• [ACTIVITY] Reading the listing that follows, count the lines where "strong" appears, and answer with only that count.

• [DATA PROVIDED]

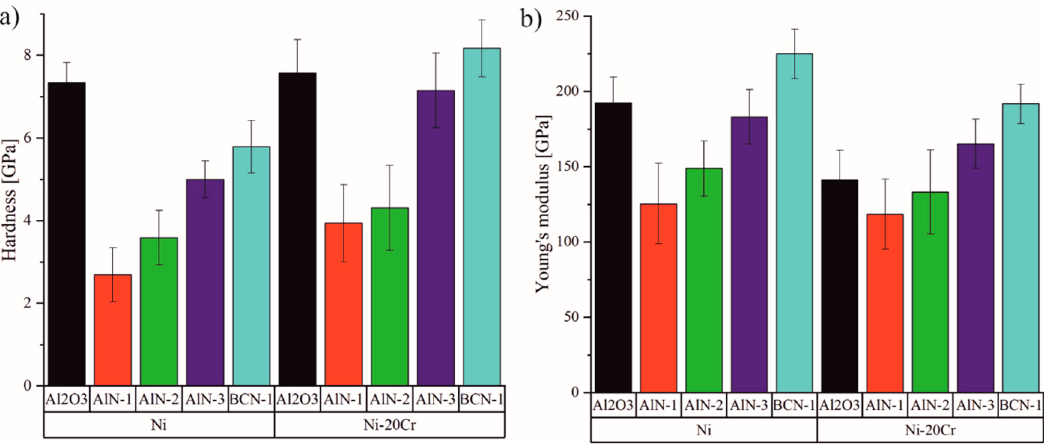
Figure 8. Influence of the substrate layer on the ( a ) hardness and ( b ) Young’s modulus of Ni and Ni-20Cr thin films.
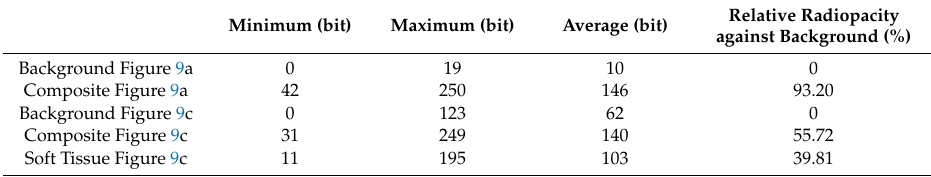
Figure 10. Images of radiopaque validation of PU–INU50. ( a ) X-Ray imaging and ( b ) grayscale histogram of the prototype marker, ( c ) X-Ray imaging, and ( d ) histogram of the prototype marker inside model tissue. Table 6. Grayscale data from radiopaque analysis done to the composite X-Ray images.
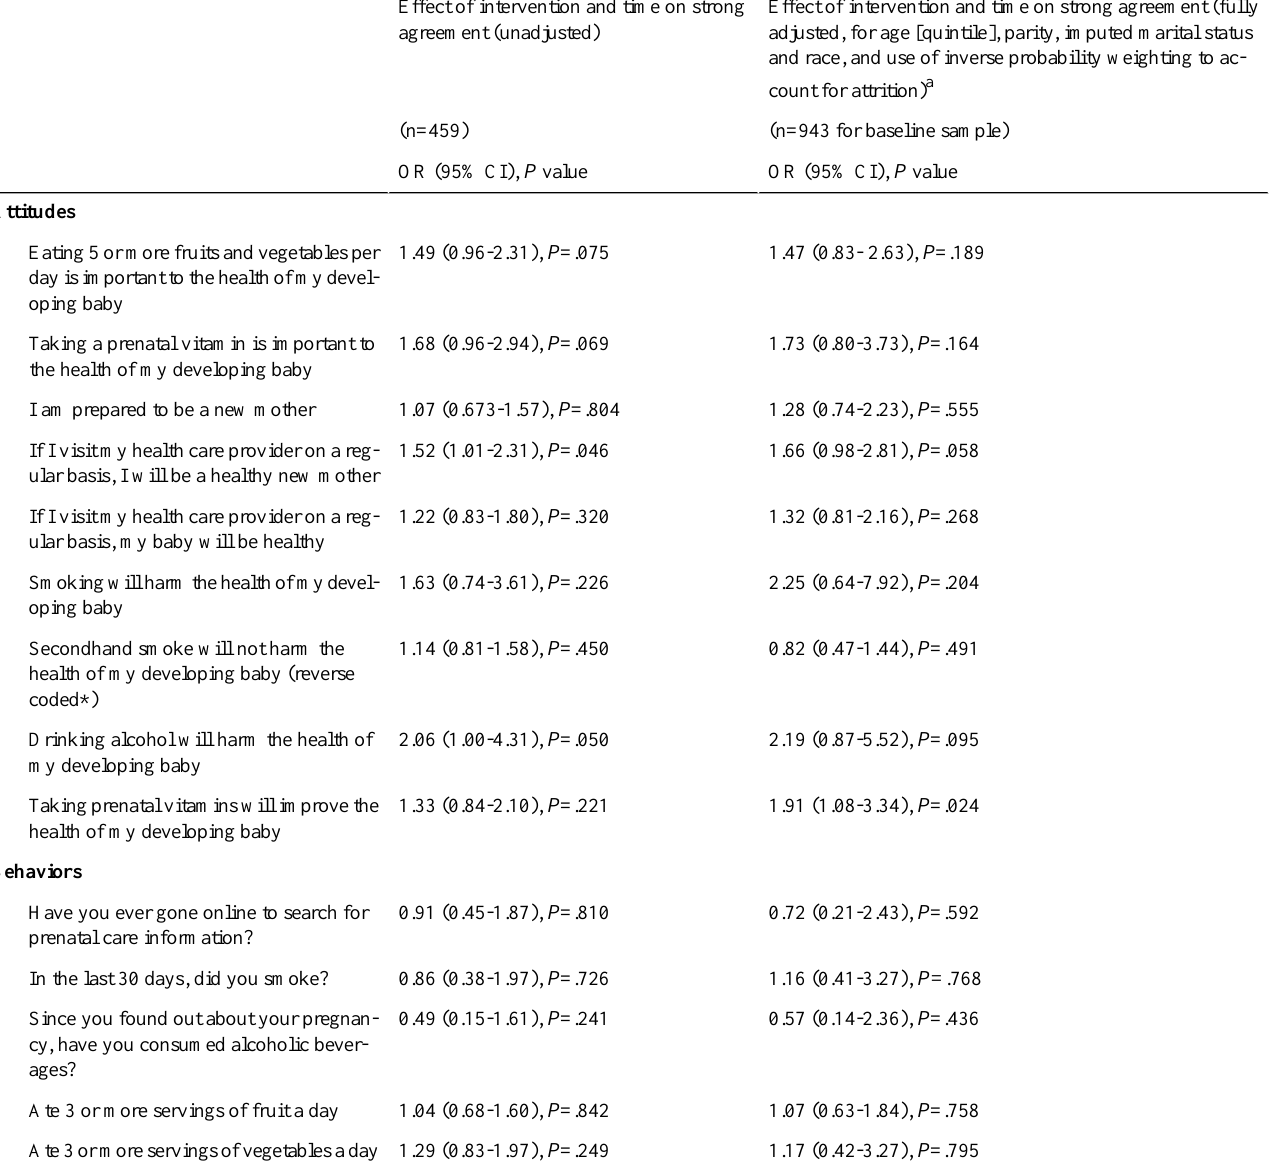
Table 3. Effects of Text4baby and covariates on improvements in outcome variables from baseline to follow-up. Effect of intervention and time on strong agreement (fully Effect of intervention and time on strong adjusted, for age [quintile], parity, imputed marital status agreement (unadjusted) and race, and use of inverse probability weighting to ac- count for attrition) a (n=943 for baseline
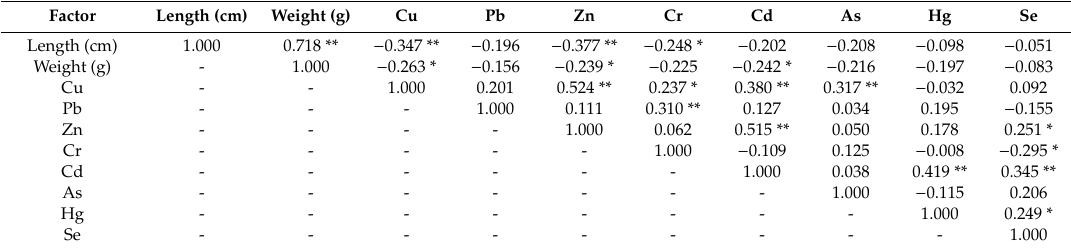
Table 4. Correlation matrix between the characteristics of fish and concentration of metals in fish. Factor Length (cm) Weight (g) Cu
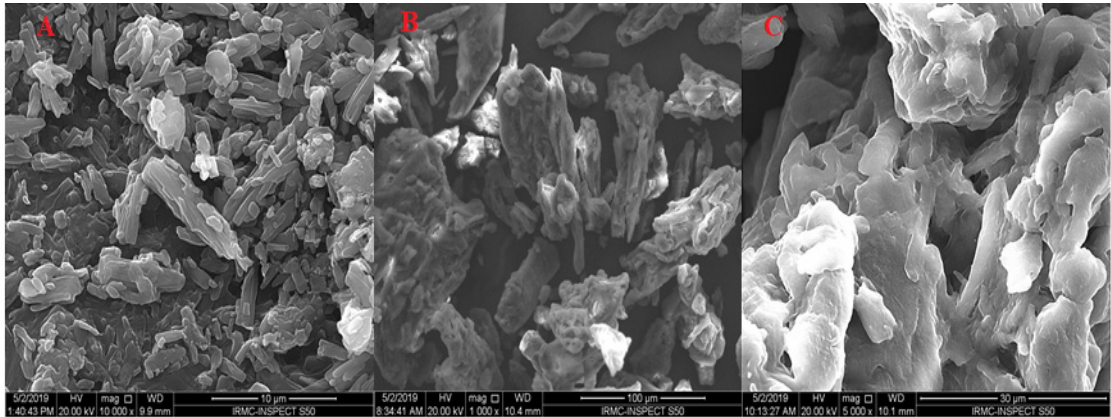
Figure 6. SEM image of ( A ) pure PE, ( B ) Avicel PH101, and ( C ) S-PE - SNEDDS (SOF3).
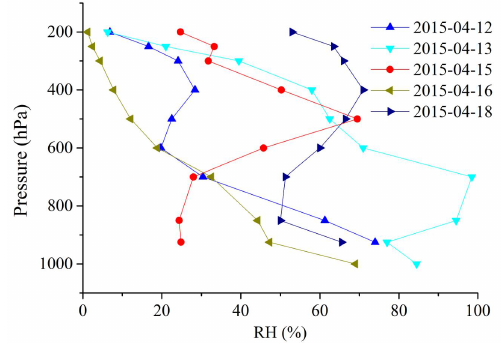
Figure 12. Relative humidity during dusty and non-dusty days. The red line represents profile during the dusty day.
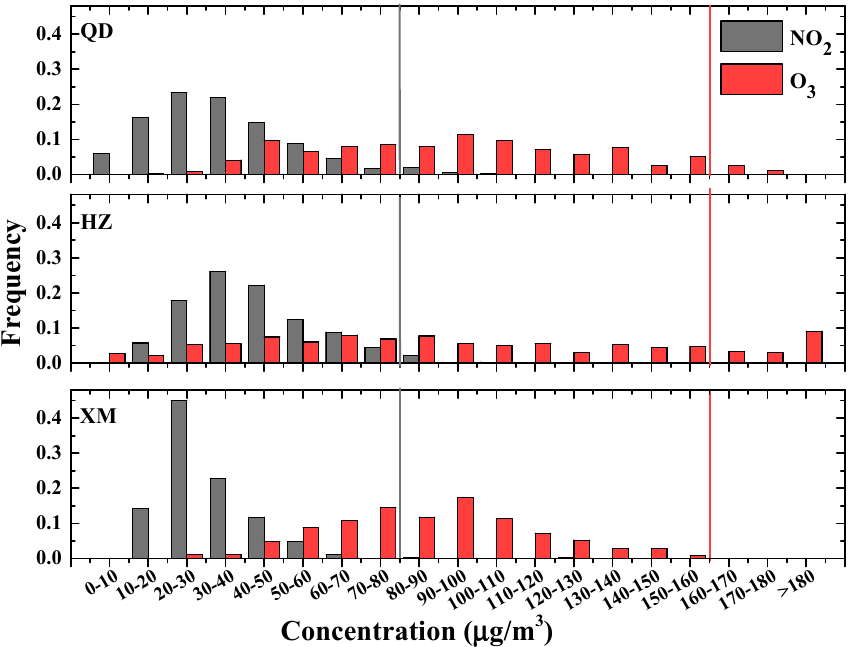
Figure 5. Frequency distributions of daily SO 2 and CO in Qingdao (QD), Hangzhou (HZ) and Xiamen (XM) during 2018. The CAAQS Grade II of daily average for SO 2 and CO are plotted as solid lines.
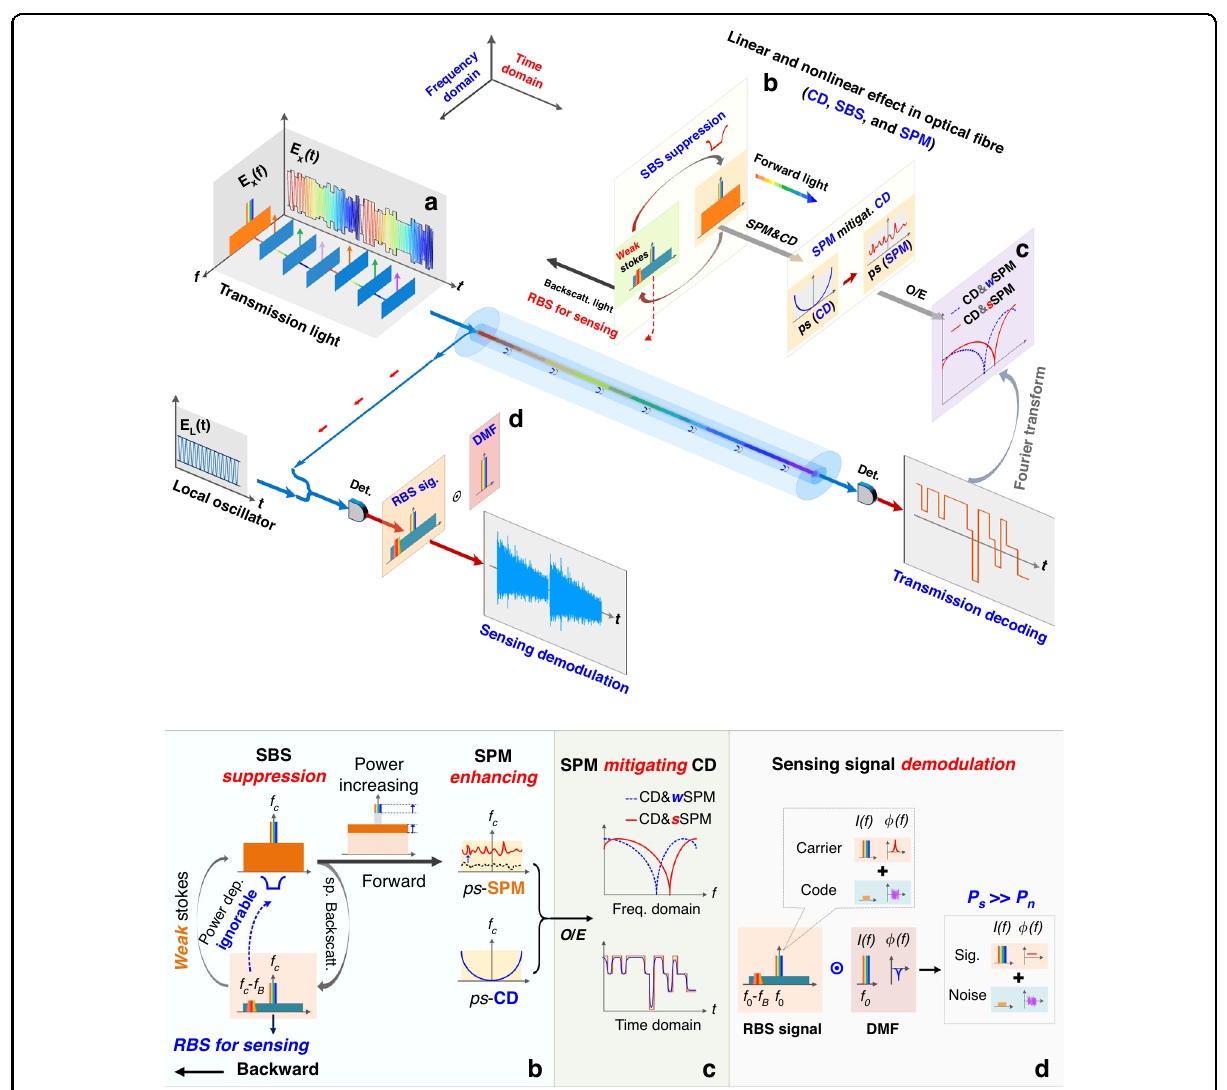
Fig. 1 Illustration of the integrated sensing and communication in an optical fi bre (ISAC-OF). SBS stimulated Brillouin scattering, SPM self- phase modulation, CD chromatic dispersion, RBS Rayleigh backscattering, w SPM weak SPM, sS PM strong SPM, Det. detector, DMF digital matched fi lter, power dep. power depletion, sp. Backscatt. spontaneous backscattering, ps phase spectrum. a Time and frequency characteristics of the transmission light. b The linear and non-linear effects in optical fi bre, including light backscattering, CD, SBS, and SPM. c The characteristics of the electrical signal for CD mitigation using SPM. The blue dashed line represents the result of the interaction between weak SPM and CD. The red line represents the result of the interaction between strong SPM and CD. d The illustration of the sensing signal demodulation in the frequency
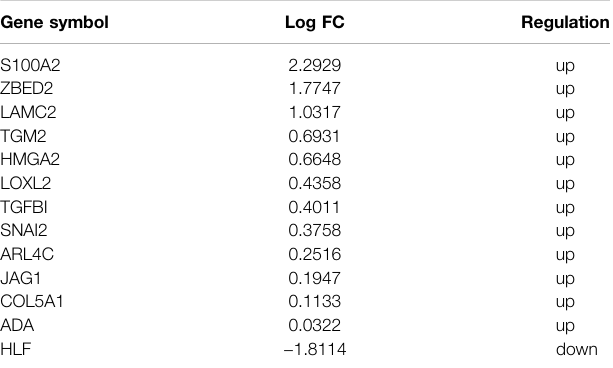
TABLE 1 | Selected 13 EMT genes in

• [TASK OUTPUT] 2